2. The method for identifying defects on photovoltaic surfaces based on end-to-end architecture as claimed in claim 1, wherein the size and resolution of the photovoltaic surface image are processed before the defect identification is performed on the photovoltaic surface image.

3. The method for identifying the photovoltaic surface defects based on the end-to-end architecture as claimed in claim 1, wherein the model encoder performs dimension compression on the multi-scale feature map, adds the multi-scale feature map to the position code to obtain serialized data, and then adds the serialized data to the scale-level embedding.

4. The photovoltaic surface defect identification method based on the end-to-end architecture as claimed in claim 1, wherein the model encoder adopts a position encoding mode based on a sine function and a cosine function.

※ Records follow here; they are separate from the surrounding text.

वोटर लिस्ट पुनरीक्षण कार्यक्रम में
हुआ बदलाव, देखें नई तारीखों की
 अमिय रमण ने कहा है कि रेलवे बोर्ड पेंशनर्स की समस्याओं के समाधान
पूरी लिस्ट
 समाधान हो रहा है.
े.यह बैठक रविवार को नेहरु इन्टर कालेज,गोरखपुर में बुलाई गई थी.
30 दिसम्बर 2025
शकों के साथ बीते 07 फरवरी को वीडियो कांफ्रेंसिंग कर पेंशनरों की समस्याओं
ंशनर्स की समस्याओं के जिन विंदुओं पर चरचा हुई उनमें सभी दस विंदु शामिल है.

5. The end-to-end architecture-based photovoltaic surface defect identification method of claim 1, wherein the model decoder learns two-dimensional coordinates of a reference point from a linear layer and an activation function for each target feature pixel point, and then performs a coordinate regression operation by applying the deformable cross attention mechanism.

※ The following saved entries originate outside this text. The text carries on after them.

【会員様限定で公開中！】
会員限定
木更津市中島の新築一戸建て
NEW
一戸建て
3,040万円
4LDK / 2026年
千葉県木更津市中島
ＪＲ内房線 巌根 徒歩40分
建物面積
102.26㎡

6. A photovoltaic surface defect identification system based on an end-to-end architecture, comprising:

7. The end-to-end architecture-based photovoltaic surface defect identification system of claim 6, further comprising a pre-processing module configured to: the size and resolution of the photovoltaic surface image is processed before defect identification of the photovoltaic surface image.

8. The end-to-end architecture-based photovoltaic surface defect identification system of claim 6, wherein the model encoder performs dimension compression on the multi-scale feature map, adds the multi-scale feature map to the position code to obtain serialized data, and then adds the serialized data to the scale-level embedding.

9. A computer-readable storage medium, on which a computer program is stored, which program, when being executed by a processor, carries out the steps of a method for identifying defects of a photovoltaic surface based on an end-to-end architecture as claimed in any one of claims 1 to 5.

10. A computer device comprising a memory, a processor and a computer program stored on the memory and executable on the processor, wherein the processor implements the steps of a method for identifying defects on a photovoltaic surface based on an end-to-end architecture as claimed in any one of claims 1 to 5 when executing the program.